CONSIGNE 1 >> Résumez en deux phrases l'extrait sur la note souveraine de la Tunisie.
CONSIGNE 2 >> Dressez, s'il vous plaît, la liste de toutes les parties avec lesquelles le gouvernement doit engager des concertations d'après l'extrait sur la note souveraine de la Tunisie.
CONSIGNE 3 >> Poursuivez l'extrait sur la note souveraine de la Tunisie à partir de sa dernière phrase.

TEXTE DU DOCUMENT >>
-=-=-=-=-

Pour ce faire, a-t-il dit, le gouvernement doit engager des concertations avec la BCT, la centrale syndicale (UGTT), le patronat et les composantes de la société civile.

D’après lui, les réformes doivent revêtir un caractère social, ajoutant que le projet de loi de finances complémentaire 2021, présenté, jeudi, lors du conseil des ministres, est un « signal positif ».

/// Moody’s pousse le gouvernement vers la réforme ///

Selon le responsable, la notation de Moody’s intervient dans l’objectif de faire pression sur le gouvernement de Najla Bouden, en vue d’engager au plus vite, les réformes nécessaires.

Il a indiqué, dans ce contexte, que la mise en œuvre du programme du FMI pourrait apporter une réponse à l’affaiblissement de la gouvernance, qui est à l’origine de la dégradation de la note souveraine de la Tunisie.

-=-=-=-=-

DONNÉES DE L'EXERCICE >>
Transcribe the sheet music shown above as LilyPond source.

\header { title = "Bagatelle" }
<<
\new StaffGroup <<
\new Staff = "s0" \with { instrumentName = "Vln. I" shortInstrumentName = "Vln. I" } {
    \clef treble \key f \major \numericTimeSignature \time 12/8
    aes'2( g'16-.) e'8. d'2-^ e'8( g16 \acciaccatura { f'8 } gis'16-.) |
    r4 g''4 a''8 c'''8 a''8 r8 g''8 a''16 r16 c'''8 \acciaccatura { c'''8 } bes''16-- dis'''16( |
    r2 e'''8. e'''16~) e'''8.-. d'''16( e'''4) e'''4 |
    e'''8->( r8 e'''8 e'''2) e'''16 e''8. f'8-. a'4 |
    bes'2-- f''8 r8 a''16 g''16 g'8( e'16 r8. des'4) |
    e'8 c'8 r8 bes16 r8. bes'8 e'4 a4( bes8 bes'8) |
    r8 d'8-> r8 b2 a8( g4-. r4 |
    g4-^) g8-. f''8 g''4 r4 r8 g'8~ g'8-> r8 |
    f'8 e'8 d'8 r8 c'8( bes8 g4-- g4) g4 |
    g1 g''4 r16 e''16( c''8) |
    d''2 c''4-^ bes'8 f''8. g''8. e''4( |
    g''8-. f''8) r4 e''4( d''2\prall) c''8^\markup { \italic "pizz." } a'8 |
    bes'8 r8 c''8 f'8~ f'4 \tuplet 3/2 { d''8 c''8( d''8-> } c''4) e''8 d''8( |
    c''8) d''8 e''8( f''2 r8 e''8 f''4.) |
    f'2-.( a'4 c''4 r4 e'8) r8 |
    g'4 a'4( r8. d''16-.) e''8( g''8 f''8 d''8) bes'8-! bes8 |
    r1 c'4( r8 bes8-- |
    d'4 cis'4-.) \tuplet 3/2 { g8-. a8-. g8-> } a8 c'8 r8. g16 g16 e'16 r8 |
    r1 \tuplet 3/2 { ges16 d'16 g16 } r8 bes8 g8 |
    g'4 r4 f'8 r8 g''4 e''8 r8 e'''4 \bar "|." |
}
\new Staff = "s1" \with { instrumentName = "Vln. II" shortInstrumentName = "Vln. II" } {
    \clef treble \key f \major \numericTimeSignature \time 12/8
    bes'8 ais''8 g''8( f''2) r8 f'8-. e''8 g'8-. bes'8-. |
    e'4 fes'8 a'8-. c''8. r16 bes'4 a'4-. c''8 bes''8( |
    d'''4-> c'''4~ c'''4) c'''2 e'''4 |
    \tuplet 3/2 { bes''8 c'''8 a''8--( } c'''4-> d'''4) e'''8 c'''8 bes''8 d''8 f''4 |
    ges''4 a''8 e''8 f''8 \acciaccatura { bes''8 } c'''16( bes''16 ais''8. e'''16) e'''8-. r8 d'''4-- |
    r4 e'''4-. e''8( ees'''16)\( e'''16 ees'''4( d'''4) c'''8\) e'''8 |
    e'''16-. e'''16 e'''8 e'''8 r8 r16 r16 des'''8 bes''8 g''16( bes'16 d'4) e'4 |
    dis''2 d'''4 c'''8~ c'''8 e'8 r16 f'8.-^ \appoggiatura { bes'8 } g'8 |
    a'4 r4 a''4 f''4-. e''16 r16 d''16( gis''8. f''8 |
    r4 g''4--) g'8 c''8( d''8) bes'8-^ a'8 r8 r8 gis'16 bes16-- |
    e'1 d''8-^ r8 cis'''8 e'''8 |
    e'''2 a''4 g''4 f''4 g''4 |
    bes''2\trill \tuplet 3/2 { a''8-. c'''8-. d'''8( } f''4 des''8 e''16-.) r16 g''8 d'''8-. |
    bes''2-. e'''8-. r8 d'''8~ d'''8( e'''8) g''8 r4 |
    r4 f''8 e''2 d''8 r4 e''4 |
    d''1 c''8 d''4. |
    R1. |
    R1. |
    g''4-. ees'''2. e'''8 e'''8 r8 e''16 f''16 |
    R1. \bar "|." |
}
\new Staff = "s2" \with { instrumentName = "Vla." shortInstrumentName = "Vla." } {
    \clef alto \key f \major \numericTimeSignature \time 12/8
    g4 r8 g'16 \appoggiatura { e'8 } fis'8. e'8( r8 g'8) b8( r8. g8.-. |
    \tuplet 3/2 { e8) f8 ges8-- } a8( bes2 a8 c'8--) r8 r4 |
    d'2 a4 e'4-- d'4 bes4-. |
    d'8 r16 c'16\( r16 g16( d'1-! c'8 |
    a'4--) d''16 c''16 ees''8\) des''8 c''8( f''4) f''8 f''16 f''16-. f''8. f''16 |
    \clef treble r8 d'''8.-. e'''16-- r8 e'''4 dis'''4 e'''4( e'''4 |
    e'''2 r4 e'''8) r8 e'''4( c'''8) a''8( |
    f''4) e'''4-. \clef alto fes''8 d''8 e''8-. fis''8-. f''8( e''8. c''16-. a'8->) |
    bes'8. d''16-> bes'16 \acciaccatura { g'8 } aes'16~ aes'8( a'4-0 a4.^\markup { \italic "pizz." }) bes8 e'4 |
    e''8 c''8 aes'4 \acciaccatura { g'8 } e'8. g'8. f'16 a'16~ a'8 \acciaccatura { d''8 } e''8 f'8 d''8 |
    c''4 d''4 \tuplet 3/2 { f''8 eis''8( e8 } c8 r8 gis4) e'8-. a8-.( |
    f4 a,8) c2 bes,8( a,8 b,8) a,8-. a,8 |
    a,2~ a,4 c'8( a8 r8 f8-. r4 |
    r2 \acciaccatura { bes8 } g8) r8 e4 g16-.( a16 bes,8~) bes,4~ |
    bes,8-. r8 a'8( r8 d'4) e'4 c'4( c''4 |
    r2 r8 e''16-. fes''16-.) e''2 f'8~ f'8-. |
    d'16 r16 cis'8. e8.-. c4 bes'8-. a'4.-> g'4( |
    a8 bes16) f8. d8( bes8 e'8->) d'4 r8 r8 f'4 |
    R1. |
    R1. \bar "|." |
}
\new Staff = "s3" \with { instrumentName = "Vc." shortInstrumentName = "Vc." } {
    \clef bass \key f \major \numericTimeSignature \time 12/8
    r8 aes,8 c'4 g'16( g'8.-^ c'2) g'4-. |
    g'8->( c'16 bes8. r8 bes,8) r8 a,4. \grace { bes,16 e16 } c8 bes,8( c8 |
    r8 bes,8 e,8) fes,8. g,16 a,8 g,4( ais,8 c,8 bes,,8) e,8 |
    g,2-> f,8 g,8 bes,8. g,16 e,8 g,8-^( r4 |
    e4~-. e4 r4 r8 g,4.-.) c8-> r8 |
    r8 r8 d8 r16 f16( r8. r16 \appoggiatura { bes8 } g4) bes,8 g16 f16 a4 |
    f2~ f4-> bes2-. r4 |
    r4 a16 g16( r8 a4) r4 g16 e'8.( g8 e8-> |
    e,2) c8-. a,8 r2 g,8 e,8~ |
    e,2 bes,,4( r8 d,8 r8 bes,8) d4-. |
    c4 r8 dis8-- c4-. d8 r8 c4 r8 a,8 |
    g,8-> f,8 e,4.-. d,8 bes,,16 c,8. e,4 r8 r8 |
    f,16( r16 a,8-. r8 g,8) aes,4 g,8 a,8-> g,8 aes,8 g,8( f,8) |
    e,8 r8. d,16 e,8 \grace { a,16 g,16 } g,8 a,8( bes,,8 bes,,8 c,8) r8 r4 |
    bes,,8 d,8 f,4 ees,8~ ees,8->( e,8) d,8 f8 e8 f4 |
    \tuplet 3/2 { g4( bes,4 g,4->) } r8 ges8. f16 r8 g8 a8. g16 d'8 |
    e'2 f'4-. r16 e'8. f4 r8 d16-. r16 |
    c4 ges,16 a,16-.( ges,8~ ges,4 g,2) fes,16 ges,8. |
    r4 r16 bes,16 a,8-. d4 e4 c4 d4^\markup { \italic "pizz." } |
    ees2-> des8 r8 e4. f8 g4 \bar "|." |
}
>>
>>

-=-=-=-=-

RÉSULTAT DE LA TÂCHE 1 >> Selon le responsable, le gouvernement doit engager des concertations avec la BCT, l'UGTT, le patronat et les composantes de la société civile pour mener des réformes à caractère social, et le projet de loi de finances complémentaire 2021 constitue un « signal positif ». La notation de Moody's vise à pousser le gouvernement de Najla Bouden à engager au plus vite les réformes nécessaires, et le programme du FMI pourrait répondre à l'affaiblissement de la gouvernance à l'origine de la dégradation de la note souveraine de la Tunisie.

RÉSULTAT DE LA TÂCHE 2 >>
- la BCT
- la centrale syndicale (UGTT)
- le patronat
- les composantes de la société civile

RÉSULTAT DE LA TÂCHE 3 >>
En effet, selon l’agence de notation internationale, la gouvernance affaiblie ne permet pas la mise en œuvre des réformes budgétaires et économiques.

Pour Lassoued, la Tunisie a été incapable de mettre en œuvre les réformes nécessaires, au titre des deux derniers programmes de financement conclus avec le FMI.

Toujours selon l’expert, la question liée à la liquidité extérieure en devises étrangères n’est pas posée actuellement en Tunisie, car la BCT gère un volume plus au moins acceptable qui couvre environ 4 mois de la valeur des exportations. Ces réserves permettront de répondre en 2020, à nos besoins pour les exportations et les importations,a-t-il ajouté.

Sur le court terme, les craintes ne sont pas de mise, a indiqué l’expert, estimant toutefois que si le pays n’entame pas des réformes économiques, le volume des réserves régressera et la Tunisie se trouvera dans une situation d’incapacité. «C’est là que réside la véritable crainte», conclu l’expert.